▶ [Directive]:
Of the entries that follow, how many lines hold the string "cheat"? Write the number and nothing more.

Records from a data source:
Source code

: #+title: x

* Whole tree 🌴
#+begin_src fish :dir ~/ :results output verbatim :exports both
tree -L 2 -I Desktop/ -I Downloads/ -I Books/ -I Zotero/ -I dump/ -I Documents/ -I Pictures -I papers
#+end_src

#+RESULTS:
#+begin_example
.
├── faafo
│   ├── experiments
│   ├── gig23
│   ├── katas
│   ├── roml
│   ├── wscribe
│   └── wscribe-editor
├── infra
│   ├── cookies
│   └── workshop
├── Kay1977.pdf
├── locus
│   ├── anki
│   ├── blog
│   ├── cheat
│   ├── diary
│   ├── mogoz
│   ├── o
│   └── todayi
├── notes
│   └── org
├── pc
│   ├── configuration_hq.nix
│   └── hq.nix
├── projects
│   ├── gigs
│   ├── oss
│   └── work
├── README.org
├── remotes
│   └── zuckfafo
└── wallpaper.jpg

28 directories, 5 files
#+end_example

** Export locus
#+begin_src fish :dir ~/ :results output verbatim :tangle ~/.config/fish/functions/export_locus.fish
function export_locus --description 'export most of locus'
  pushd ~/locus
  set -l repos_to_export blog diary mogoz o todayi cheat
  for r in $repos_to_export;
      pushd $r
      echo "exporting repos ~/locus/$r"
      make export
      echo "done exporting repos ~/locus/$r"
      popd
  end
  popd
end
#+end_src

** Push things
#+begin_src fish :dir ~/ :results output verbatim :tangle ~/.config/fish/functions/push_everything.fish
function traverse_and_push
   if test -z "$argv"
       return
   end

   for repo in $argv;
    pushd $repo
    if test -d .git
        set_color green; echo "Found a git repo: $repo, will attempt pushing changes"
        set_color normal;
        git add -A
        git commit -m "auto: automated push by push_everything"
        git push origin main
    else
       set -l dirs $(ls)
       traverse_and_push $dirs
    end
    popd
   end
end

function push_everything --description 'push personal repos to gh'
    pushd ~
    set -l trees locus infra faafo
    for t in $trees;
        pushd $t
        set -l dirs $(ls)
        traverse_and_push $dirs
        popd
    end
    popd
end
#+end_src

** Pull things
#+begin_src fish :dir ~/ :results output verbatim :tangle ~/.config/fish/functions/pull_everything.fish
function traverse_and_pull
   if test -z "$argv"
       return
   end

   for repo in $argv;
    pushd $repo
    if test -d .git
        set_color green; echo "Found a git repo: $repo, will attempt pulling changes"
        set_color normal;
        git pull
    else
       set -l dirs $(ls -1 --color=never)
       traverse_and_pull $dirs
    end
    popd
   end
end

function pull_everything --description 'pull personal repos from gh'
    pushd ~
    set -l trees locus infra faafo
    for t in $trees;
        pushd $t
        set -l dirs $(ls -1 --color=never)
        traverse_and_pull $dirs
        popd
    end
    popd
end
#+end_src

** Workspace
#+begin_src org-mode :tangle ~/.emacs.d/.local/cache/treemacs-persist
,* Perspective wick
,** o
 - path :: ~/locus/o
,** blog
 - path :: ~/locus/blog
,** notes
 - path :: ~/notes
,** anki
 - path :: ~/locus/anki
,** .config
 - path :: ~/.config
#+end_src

▶ [Reply]:
2